Глинка приходил на петербургские вечера Одоевского, где собирались все известные «фанатики» музыки. Звуки фортепиано и оркестра гремели здесь всю ночь. Мишеля и Владимира многое объединяло — одногодки, получившие образование в элитарных пансионах, они бредили музыкой. Одоевский оценил музыкальные таланты Глинки, а тот — обширные познания князя. Во время долгих разговоров у камина они задавали друг другу вопросы, касающиеся музыки, спорили. Одоевский, как и Глинка, воспитанный на идеях немецких романтиков, утверждал, что жить нужно только для науки и искусства, все остальное — тленно.
Глинка соглашался.
В их рассуждениях искусство и политика были нераздельно связаны. Они считали, что залогом просвещенного государства, его расцвета, является наличие сообщества талантливых интеллектуалов, посвятивших свою жизнь искусствам и наукам. Конечно, себя они причисляли к этому элитарному слою.
Объединяли их и общие наставники, например Кюхельбекер. Тот обращался в письме Одоевскому, как бы зачитывая свое духовное завещание: «Тебе и Грибоедов, и Пушкин, и я завещали все наше лучшее; ты перед потомством и отечеством представитель нашего времени, нашего бескорыстного служения к художественной красоте и к истине безусловной!»[112]
До конца жизни Глинка будет считать Одоевского самым авторитетным музыкальным экспертом, чьему мнению он будет безоговорочно доверять. Ему он будет всегда посылать свои значимые сочинения для оценки. Одоевский делал замечания и делился дельными советами — по инструментовке, форме, развитию мелодии. Только его критика не вызывала в Глинке отрицания и обиды. Он почти всегда следовал его рекомендациям.
Подобных взглядов придерживался еще один именитый аристократ-аматер Михаил Юрьевич Виельгорский[113] (1788–1856), часто посещающий салон Одоевского и вступавший в их общие дискуссии. Придет, бывало, вечером из дворца в собрание музыкантов, сбросит с себя свои «доспехи» в виде мундира, галстука и, окунув подбородок в огромный галстук, равнодушный к съехавшему набок парику, начинает прения, в дыму сигар, о музыкальных вопросах.
В отличие от Одоевского, который скорее тяготел к науке, Виельгорский старательно учился композиции на практике. Он не жалел средств на лучших учителей, среди которых — признанные Висенте Мартин-и-Солера, Луиджи Керубини, Иоганн Миллер. Он встречался в Вене с Бетховеном, что вызывало уважение у русских меломанов. Хранящийся в Отделе рукописей РГБ архив его бумаг содержит множество ученических тетрадей по композиции и черновиков с его музыкой. Среди законченных произведений: романсы, две симфонии, камерная и хоровая музыка.

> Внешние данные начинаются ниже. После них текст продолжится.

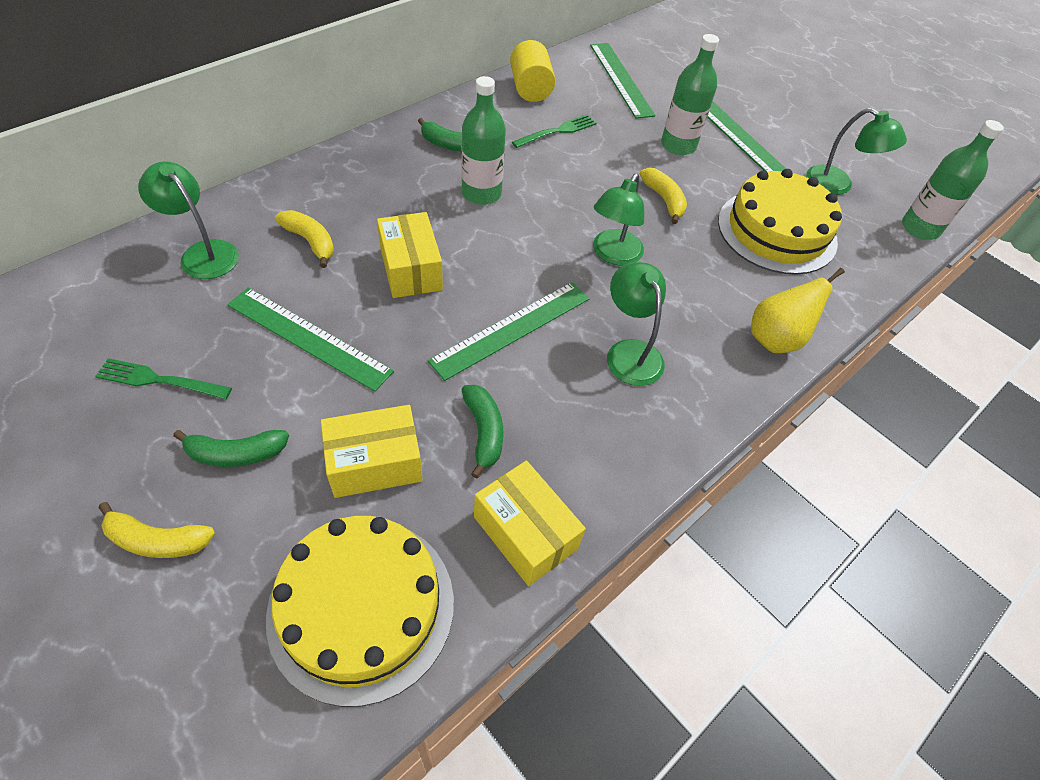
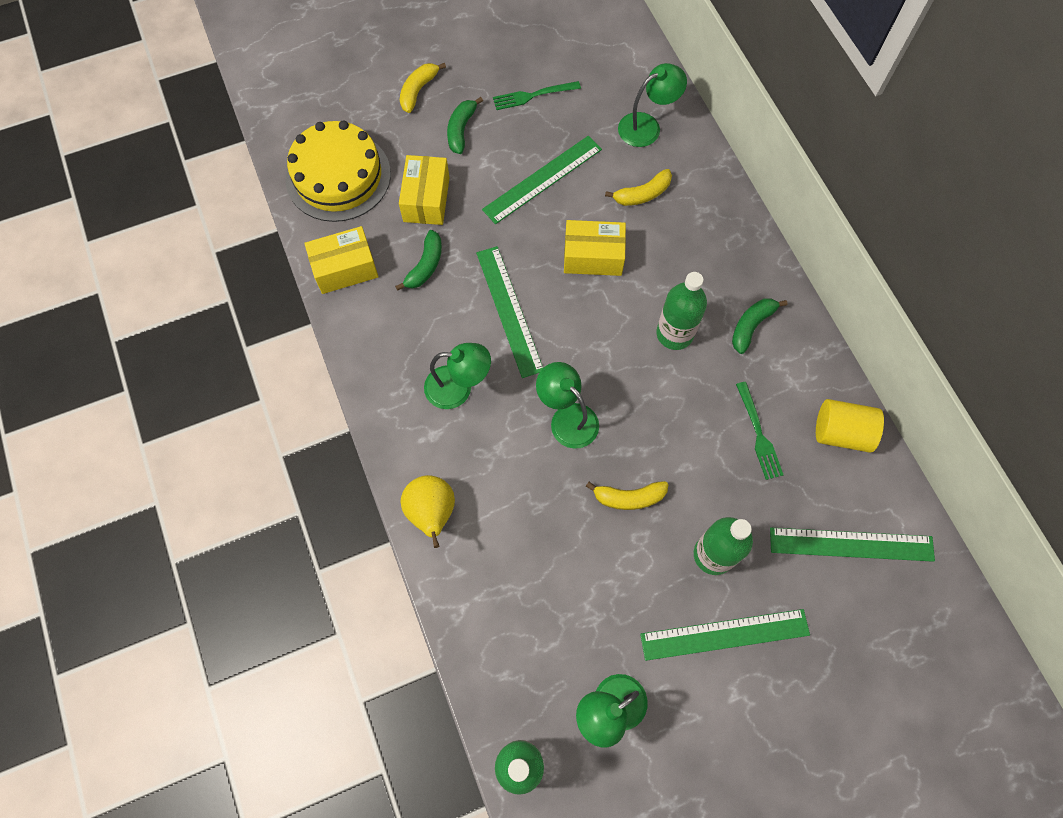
camera: 115 degrees right, 15 degrees up
(159, 380) = (532, 96): green fork -> green fork turned 135 degrees counterclockwise
(484, 432) = (425, 266): green banana -> green banana turned 75 degrees counterclockwise
(777, 231) = (557, 591): yellow cake -> none

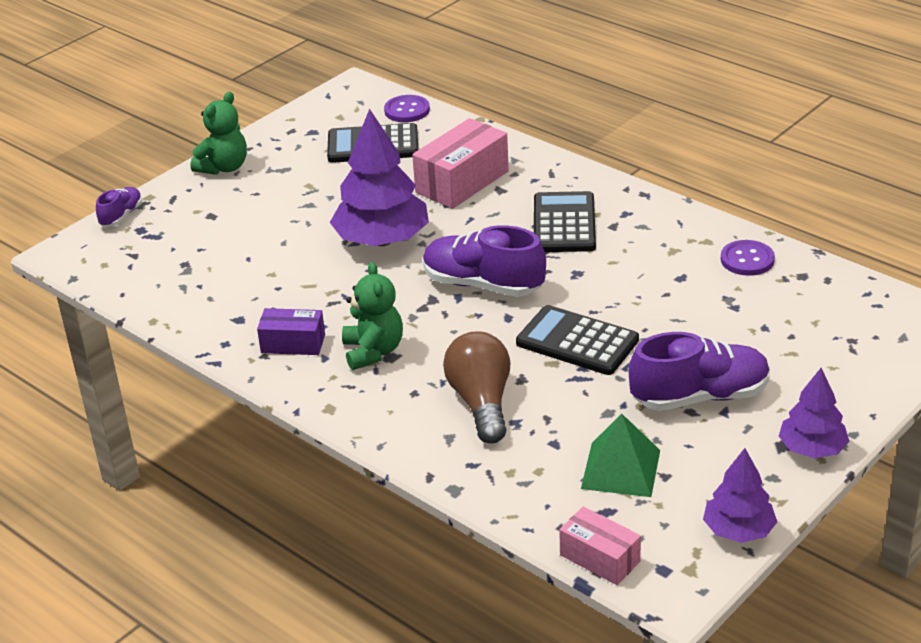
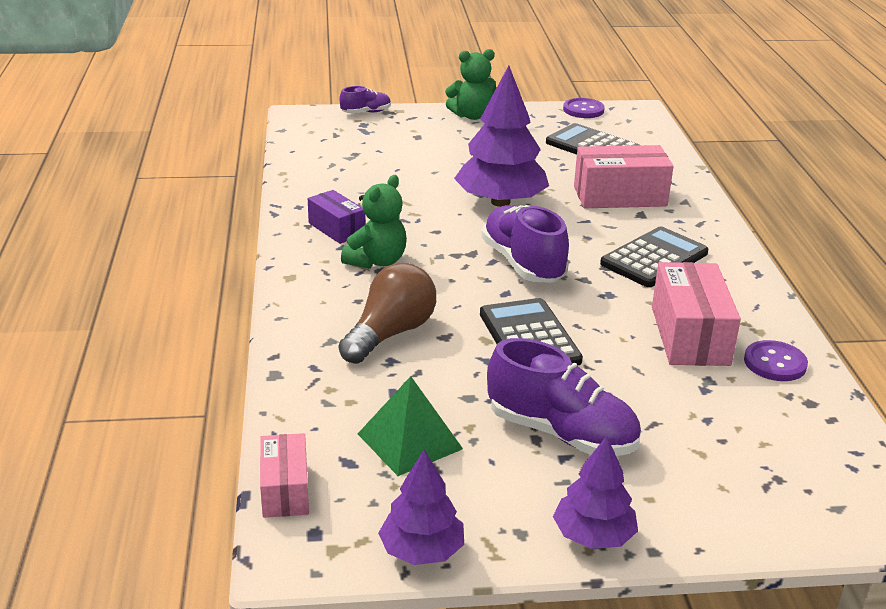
camera: 40 degrees right, 5 degrees down
(407, 110) = (653, 138): purple button -> purple button (583, 110)
(672, 272) = (689, 335): none -> pink box

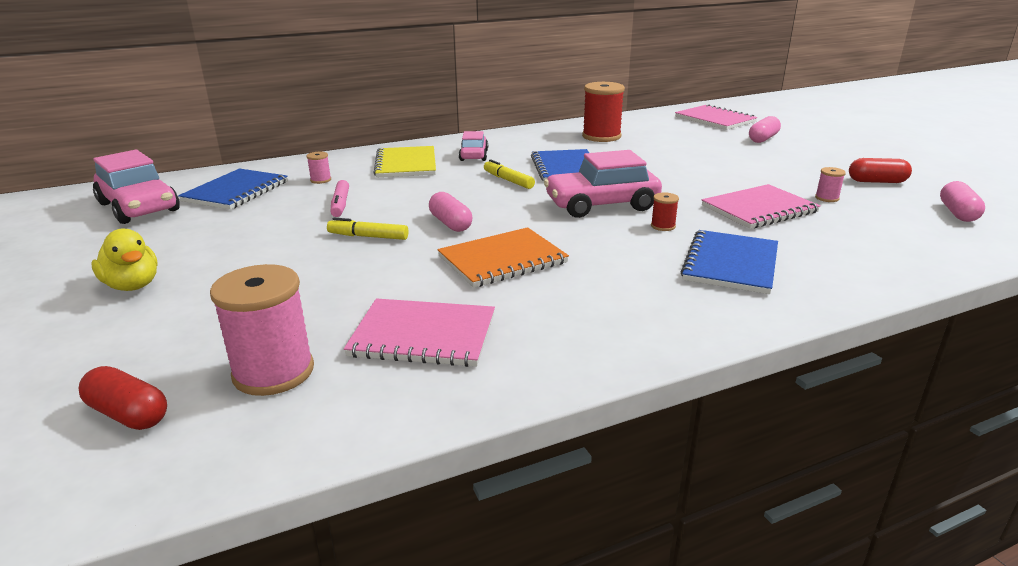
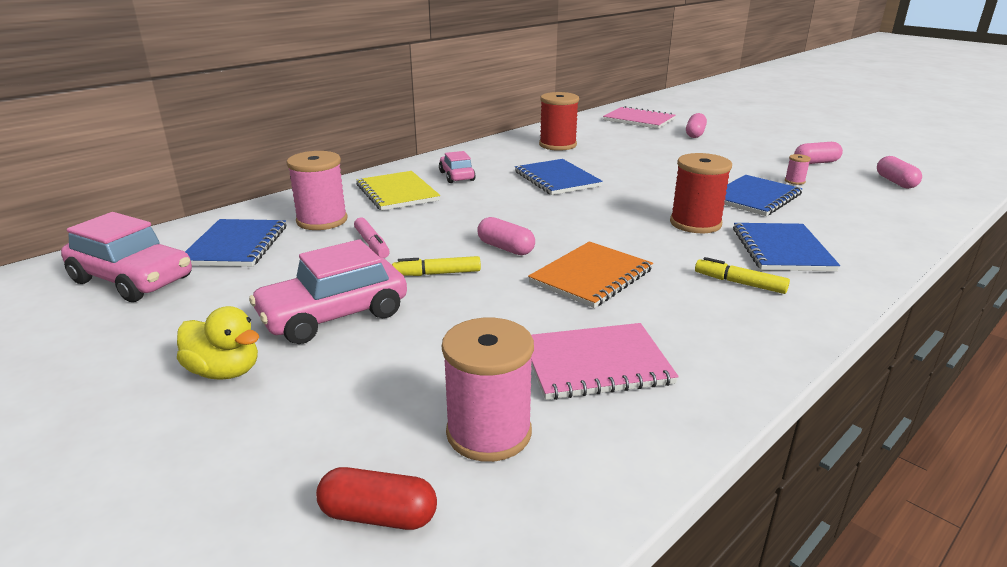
camera: 20 degrees left, 0 degrees up
(320, 180) = (322, 220): pink spool -> pink spool, size x2.22
(508, 180) = (516, 198): yellow marker -> yellow marker (740, 283)
(601, 205) = (624, 211): pink car -> pink car (334, 315)
(663, 226) = (695, 223): red spool -> red spool, size x2.22
(759, 209) = (754, 197): pink notebook -> blue notebook
(877, 181) = (816, 162): red capsule -> pink capsule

Много усилий он потратил на оперу «Цыгане», либретто для которой писали сам Жуковский и Соллогуб. Он, безусловно, обладал большим талантом, но, как и многие аматеры, считал служение музыке как «чистому искусству» выше карьеры профессионала. При этом в печати вышло порядка двенадцати его романсов, многие пользовались популярностью — это «Бывало», «Любила я твои глазки» (этот романс Глинка охотно пел в салонах), «Отчего».
Эрудированность его простиралась от знания европейских языков до древнееврейского. Он поддерживал всех одаренных русских и зарубежных музыкантов. Сегодня мы бы его назвали гениальным продюсером, первым из тех, кто будет изменять ход развития русского музыкального искусства, как впоследствии Сергей Дягилев.